- ACTIVITY
Transcribe the entries exactly; images are not part of the copy.

(Data excerpts)
- - -
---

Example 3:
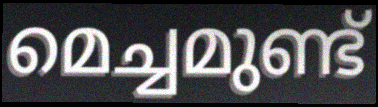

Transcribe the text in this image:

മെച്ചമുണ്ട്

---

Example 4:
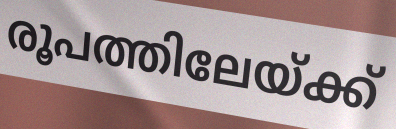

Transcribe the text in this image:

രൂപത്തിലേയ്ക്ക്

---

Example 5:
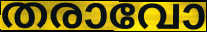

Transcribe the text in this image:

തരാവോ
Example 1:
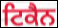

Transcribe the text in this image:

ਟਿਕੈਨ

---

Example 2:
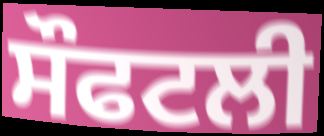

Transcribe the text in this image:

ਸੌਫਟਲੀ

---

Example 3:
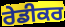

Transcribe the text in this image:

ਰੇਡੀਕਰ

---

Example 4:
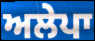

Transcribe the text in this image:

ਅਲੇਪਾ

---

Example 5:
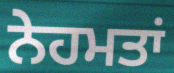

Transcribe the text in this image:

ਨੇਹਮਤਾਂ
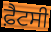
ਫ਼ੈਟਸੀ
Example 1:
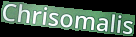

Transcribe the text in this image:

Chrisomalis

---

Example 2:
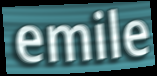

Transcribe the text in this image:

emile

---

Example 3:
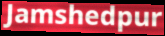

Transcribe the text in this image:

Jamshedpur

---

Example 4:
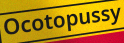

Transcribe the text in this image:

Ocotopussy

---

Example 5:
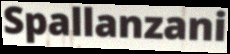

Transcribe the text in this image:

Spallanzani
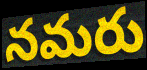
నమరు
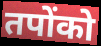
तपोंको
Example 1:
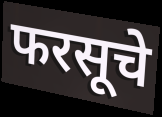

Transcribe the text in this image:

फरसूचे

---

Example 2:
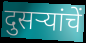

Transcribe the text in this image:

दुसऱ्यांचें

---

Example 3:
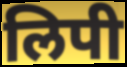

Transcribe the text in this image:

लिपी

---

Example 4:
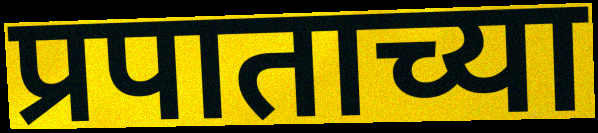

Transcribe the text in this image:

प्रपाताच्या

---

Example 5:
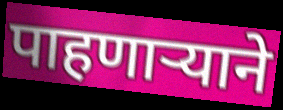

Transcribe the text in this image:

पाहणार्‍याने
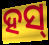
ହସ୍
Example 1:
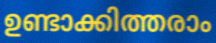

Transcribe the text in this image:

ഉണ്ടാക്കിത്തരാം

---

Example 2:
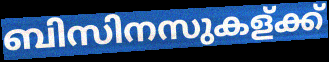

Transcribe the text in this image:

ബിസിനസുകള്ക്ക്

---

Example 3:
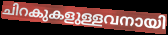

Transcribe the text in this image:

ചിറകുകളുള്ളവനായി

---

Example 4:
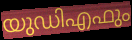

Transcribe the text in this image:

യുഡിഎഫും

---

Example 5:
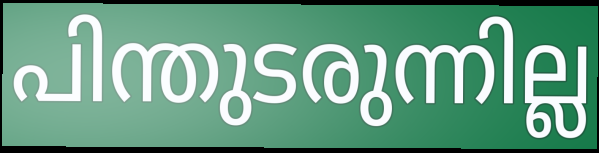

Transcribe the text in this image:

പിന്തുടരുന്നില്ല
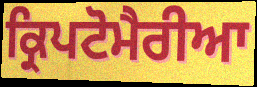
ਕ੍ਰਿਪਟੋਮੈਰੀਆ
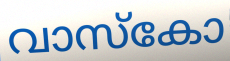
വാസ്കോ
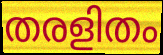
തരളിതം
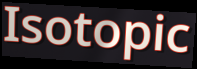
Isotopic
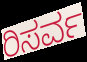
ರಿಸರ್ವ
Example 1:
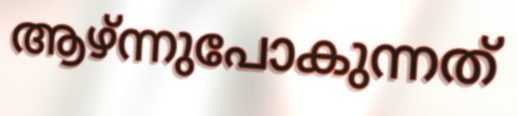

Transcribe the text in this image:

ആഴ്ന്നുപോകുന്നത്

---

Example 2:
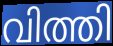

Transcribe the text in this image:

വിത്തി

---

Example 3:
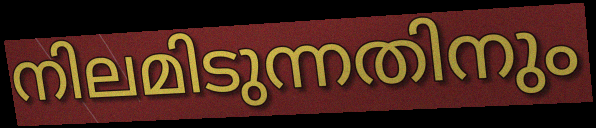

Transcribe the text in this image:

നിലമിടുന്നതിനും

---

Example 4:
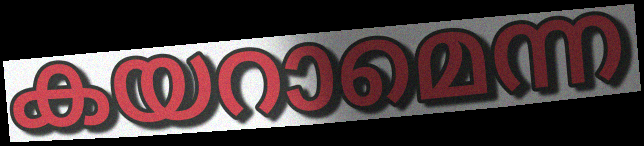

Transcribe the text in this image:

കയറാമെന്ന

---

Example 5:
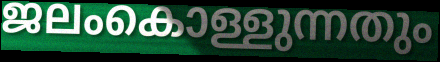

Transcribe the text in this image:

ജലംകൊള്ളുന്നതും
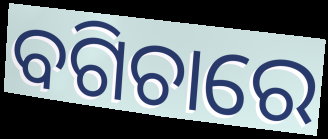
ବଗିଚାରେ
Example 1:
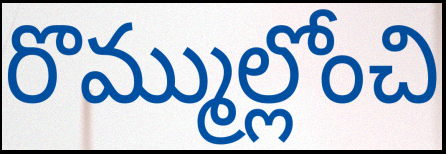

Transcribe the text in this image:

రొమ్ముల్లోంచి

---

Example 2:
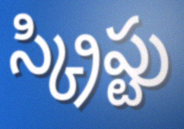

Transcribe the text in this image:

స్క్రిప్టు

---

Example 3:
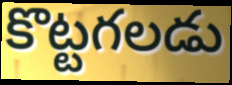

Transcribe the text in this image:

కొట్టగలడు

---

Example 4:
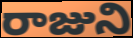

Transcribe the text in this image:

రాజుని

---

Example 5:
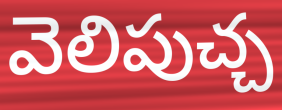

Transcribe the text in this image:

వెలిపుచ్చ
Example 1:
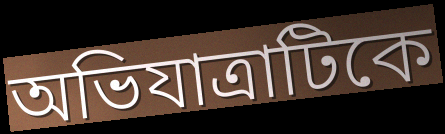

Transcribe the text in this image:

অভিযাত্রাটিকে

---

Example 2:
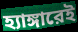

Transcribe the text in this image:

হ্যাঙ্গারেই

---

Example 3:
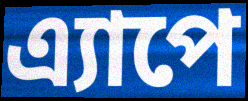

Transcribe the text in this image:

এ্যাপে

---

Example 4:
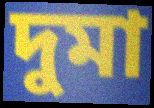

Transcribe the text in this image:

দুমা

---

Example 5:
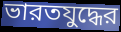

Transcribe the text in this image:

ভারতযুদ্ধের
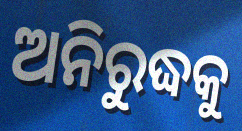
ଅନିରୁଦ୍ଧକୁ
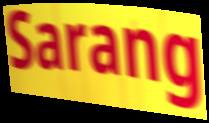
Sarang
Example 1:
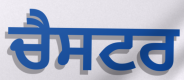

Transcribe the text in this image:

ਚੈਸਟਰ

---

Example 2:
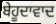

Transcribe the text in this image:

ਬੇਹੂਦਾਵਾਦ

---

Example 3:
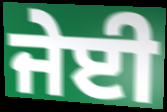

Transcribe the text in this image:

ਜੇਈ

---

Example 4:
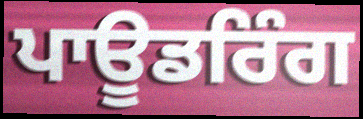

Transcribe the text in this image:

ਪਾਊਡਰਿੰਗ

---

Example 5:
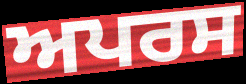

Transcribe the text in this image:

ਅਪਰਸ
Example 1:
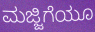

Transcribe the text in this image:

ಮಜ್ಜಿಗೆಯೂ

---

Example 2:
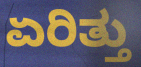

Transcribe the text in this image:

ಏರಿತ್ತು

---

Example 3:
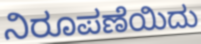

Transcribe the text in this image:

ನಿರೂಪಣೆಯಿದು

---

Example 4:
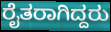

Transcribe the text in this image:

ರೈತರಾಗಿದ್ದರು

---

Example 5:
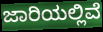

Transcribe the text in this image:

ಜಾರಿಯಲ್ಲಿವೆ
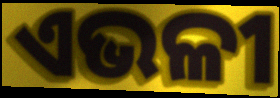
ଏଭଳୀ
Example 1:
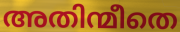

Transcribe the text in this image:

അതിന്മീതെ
- - -
- ANSWER TO THE PROBLEM
---

Example 3:

Transcribe the text in this image:

മെച്ചമുണ്ട്

---

Example 4:

Transcribe the text in this image:

രൂപത്തിലേയ്ക്ക്

---

Example 5:

Transcribe the text in this image:

തരാവോ
Example 1:

Transcribe the text in this image:

ਟਿਕੈਨ

---

Example 2:

Transcribe the text in this image:

ਸੌਫਟਲੀ

---

Example 3:

Transcribe the text in this image:

ਰੇਡੀਕਰ

---

Example 4:

Transcribe the text in this image:

ਅਲੇਪਾ

---

Example 5:

Transcribe the text in this image:

ਨੇਹਮਤਾਂ
ਫ਼ੈਟਸੀ
Example 1:

Transcribe the text in this image:

Chrisomalis

---

Example 2:

Transcribe the text in this image:

emile

---

Example 3:

Transcribe the text in this image:

Jamshedpur

---

Example 4:

Transcribe the text in this image:

Ocotopussy

---

Example 5:

Transcribe the text in this image:

Spallanzani
నమరు
तपोंको
Example 1:

Transcribe the text in this image:

फरसूचे

---

Example 2:

Transcribe the text in this image:

दुसऱ्यांचें

---

Example 3:

Transcribe the text in this image:

लिपी

---

Example 4:

Transcribe the text in this image:

प्रपाताच्या

---

Example 5:

Transcribe the text in this image:

पाहणार्‍याने
ହସ୍
Example 1:

Transcribe the text in this image:

ഉണ്ടാക്കിത്തരാം

---

Example 2:

Transcribe the text in this image:

ബിസിനസുകള്ക്ക്

---

Example 3:

Transcribe the text in this image:

ചിറകുകളുള്ളവനായി

---

Example 4:

Transcribe the text in this image:

യുഡിഎഫും

---

Example 5:

Transcribe the text in this image:

പിന്തുടരുന്നില്ല
ਕ੍ਰਿਪਟੋਮੈਰੀਆ
വാസ്കോ
തരളിതം
Isotopic
ರಿಸರ್ವ
Example 1:

Transcribe the text in this image:

ആഴ്ന്നുപോകുന്നത്

---

Example 2:

Transcribe the text in this image:

വിത്തി

---

Example 3:

Transcribe the text in this image:

നിലമിടുന്നതിനും

---

Example 4:

Transcribe the text in this image:

കയറാമെന്ന

---

Example 5:

Transcribe the text in this image:

ജലംകൊള്ളുന്നതും
ବଗିଚାରେ
Example 1:

Transcribe the text in this image:

రొమ్ముల్లోంచి

---

Example 2:

Transcribe the text in this image:

స్క్రిప్టు

---

Example 3:

Transcribe the text in this image:

కొట్టగలడు

---

Example 4:

Transcribe the text in this image:

రాజుని

---

Example 5:

Transcribe the text in this image:

వెలిపుచ్చ
Example 1:

Transcribe the text in this image:

অভিযাত্রাটিকে

---

Example 2:

Transcribe the text in this image:

হ্যাঙ্গারেই

---

Example 3:

Transcribe the text in this image:

এ্যাপে

---

Example 4:

Transcribe the text in this image:

দুমা

---

Example 5:

Transcribe the text in this image:

ভারতযুদ্ধের
ଅନିରୁଦ୍ଧକୁ
Sarang
Example 1:

Transcribe the text in this image:

ਚੈਸਟਰ

---

Example 2:

Transcribe the text in this image:

ਬੇਹੂਦਾਵਾਦ

---

Example 3:

Transcribe the text in this image:

ਜੇਈ

---

Example 4:

Transcribe the text in this image:

ਪਾਊਡਰਿੰਗ

---

Example 5:

Transcribe the text in this image:

ਅਪਰਸ
Example 1:

Transcribe the text in this image:

ಮಜ್ಜಿಗೆಯೂ

---

Example 2:

Transcribe the text in this image:

ಏರಿತ್ತು

---

Example 3:

Transcribe the text in this image:

ನಿರೂಪಣೆಯಿದು

---

Example 4:

Transcribe the text in this image:

ರೈತರಾಗಿದ್ದರು

---

Example 5:

Transcribe the text in this image:

ಜಾರಿಯಲ್ಲಿವೆ
ଏଭଳୀ
Example 1:

Transcribe the text in this image:

അതിന്മീതെ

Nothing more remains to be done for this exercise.